SM: Wie versteht Ihr Euch mit den Jungs von Corvus Corax? Gerüchten zufolge soll es da schon zu Spannungen gekommen sein. Zudem beanspruchen ja auch diese den Titel „Könige der Spielleute“ für sich, was doch sehr großspurig klingt, oder?
Kay: Das ist uns relativ egal, zudem haben sie sich den Titel ja immerhin auch selbst verliehen. Spannungen gab es in der Vergangenheit einige, aber irgendwie hat sich das mittlerweile relativiert. Corvus/ Tanzwut waren halt immer der Meinung, sie hätten dieses Genre erfunden und dort hätte niemand anderes was zu suchen. Deswegen haben sie uns damals ja auch einen Song gewidmet.
SM: Eine Frage an Euren Sänger: Bist Du eigentlich ein Sprachtalent wegen der teilweise lateinischen, skandinavischen und anderen Sprachen die ihr verwendet bzw. bist Du auch für das Verfassen der Texte zuständig?
Kay: Ich werde das mal für Micha beantworten: Die meisten Sprachen die wir verwenden werden ja so nicht mehr gesprochen, auch Latein ist ja eine tote Sprache. Uns hat es einfach Spaß gemacht, andere Ausdrucksformen (außer dem allgegenwärtigen Englisch) zu finden. Einige Originalsprachen wie das Isländisch hören sich bestimmt nach Slang an, aber was macht das schon? Besonders das Publikum in Nordeuropa wusste es sehr zu schätzen, dass wir uns mit ihrem Liedgut beschäftigt haben. Und außerdem, wie mag eine englisch singende deutsche Band für die Amerikaner klingen?
SM: Von welchen Musikern und Bands seht Ihr Euch beeinflusst bzw. beeindruckt?
Kay: Die Einflüsse sind so groß wie die Anzahl der Musiker, wir haben nicht so viele Gemeinsamkeiten, was die CD-Sammlungen angeht.

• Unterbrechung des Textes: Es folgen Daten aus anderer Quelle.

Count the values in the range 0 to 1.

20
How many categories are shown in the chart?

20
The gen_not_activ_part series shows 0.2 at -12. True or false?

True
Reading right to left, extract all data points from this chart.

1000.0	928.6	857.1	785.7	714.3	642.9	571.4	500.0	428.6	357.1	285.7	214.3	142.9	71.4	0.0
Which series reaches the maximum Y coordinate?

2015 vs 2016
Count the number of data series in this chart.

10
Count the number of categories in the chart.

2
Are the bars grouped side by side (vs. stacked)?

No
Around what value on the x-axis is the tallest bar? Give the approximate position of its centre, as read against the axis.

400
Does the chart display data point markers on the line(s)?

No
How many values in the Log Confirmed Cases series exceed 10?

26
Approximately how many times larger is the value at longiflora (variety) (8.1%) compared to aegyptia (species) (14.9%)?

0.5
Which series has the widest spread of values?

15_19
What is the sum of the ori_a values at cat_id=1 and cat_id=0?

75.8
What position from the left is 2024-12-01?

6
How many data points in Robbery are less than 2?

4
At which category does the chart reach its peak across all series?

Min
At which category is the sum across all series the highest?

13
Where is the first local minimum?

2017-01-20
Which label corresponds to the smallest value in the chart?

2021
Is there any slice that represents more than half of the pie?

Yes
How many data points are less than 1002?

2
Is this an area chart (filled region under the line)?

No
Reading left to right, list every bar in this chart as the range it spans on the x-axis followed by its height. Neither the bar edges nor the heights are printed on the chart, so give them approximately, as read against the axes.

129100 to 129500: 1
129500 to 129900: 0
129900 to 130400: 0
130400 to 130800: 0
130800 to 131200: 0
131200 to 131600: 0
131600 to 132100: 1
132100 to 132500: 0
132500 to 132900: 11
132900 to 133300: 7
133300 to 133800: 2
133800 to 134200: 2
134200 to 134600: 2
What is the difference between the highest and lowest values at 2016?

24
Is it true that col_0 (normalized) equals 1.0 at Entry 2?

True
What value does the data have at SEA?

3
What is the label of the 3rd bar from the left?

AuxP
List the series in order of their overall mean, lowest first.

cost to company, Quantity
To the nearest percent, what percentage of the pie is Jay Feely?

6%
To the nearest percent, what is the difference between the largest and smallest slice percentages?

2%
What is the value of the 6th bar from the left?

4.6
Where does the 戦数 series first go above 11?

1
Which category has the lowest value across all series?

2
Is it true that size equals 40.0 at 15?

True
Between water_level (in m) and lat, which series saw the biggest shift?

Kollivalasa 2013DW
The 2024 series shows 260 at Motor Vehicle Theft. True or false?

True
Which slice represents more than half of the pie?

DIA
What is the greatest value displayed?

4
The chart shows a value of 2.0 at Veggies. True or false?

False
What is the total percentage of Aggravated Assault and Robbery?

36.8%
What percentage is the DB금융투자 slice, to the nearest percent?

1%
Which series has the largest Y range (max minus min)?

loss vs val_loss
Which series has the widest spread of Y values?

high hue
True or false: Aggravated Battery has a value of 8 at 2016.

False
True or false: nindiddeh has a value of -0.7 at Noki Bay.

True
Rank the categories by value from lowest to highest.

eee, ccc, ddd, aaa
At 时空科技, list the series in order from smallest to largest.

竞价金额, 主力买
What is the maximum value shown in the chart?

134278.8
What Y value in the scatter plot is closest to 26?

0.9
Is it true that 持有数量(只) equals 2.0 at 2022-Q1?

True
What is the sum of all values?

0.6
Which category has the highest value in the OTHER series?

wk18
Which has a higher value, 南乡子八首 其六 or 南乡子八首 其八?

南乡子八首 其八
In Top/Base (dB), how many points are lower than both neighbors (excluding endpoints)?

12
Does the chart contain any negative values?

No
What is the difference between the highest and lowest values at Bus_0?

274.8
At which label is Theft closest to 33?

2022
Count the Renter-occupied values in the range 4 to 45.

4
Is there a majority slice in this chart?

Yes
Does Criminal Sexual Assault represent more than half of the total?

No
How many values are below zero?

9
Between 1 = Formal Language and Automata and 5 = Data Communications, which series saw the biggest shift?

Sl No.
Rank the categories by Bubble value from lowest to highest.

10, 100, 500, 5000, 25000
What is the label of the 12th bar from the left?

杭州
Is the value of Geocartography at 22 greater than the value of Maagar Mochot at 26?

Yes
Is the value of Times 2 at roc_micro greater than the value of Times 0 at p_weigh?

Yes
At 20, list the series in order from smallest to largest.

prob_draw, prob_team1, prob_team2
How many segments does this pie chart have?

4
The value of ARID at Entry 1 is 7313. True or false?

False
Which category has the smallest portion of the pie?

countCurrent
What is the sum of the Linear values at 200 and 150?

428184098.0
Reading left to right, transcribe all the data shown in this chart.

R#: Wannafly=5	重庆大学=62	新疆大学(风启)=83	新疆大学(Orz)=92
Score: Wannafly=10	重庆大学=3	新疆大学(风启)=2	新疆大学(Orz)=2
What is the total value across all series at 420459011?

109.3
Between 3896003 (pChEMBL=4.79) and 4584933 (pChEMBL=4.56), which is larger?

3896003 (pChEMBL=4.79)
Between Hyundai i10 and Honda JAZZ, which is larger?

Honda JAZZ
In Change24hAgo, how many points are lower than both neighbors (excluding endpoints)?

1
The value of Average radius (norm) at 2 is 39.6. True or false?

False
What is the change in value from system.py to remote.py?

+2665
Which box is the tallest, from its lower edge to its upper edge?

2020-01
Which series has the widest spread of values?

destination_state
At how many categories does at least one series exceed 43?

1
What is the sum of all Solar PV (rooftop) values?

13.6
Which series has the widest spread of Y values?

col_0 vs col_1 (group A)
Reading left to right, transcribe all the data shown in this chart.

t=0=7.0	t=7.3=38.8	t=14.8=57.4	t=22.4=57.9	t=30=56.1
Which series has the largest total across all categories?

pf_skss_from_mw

SM: Habt Ihr damals bei der Produktion von „Weckt die Toten“ eigentlich mit solchen späteren Charterfolgen gerechnet oder kam das alles völlig überraschend?
Kay: Mit „Weckt die Toten“ waren wir zwar nicht in den Charts sondern erst mit den beiden Nachfolgern – aber mit dem Verkaufserfolgen haben wir natürlich so nicht gerechnet.
SM: Werden Euch die Fans auch zukünftig mit Akustik-Sets auf  den Mittelaltermärkten bewundern können – wo ja Eure Ursprünge liegen – oder wollt Ihr Euch mehr auf dem Rock/ Metal-Sektor konzentrieren?
Kay: Ich sehe unseren Ursprung ehrlich gesagt nicht so unbedingt nur auf den Mittelaltermärkten, das war ja auch nur die Hälfte der Band, die dort „aufgewachsen“ ist. Momentan haben wir weitaus mehr Spaß an der Rockgeschichte (das kann ich auch im Namen der Mittelalterkollegen sagen), wir wollen aber demnächst – wenn denn dazu Zeit bleibt – ein Akustikalbum veröffentlichen. Es gibt eine Menge Gründe dafür, dass wir das Akustikprogramm in der letzten Zeit vernachlässigt haben, zum einen können wir es ohne Technik kaum mehr (vor dem mittlerweile erheblich größeren Publikum) hörbar gut rüberbringen, zum anderen sind auch einige Veranstalter der Meinung, wir müssten immer noch „für ´n Appel und ´n Ei“ zu buchen sein, um ihnen mit unserem Namen die Märkte zu füllen. So belassen wir es dann eben bei einer Handvoll Konzerten in diesem Jahr. Was die Zukunft anbelangt ist hier das letzte Wort noch nicht gesprochen, aber wir werden das immer von unserer Intension abhängig machen!
SM: Wählt Ihr Eure Support-Band eigentlich noch selbst aus, bzw. nach welchen Kriterien wird hier vorgegangen?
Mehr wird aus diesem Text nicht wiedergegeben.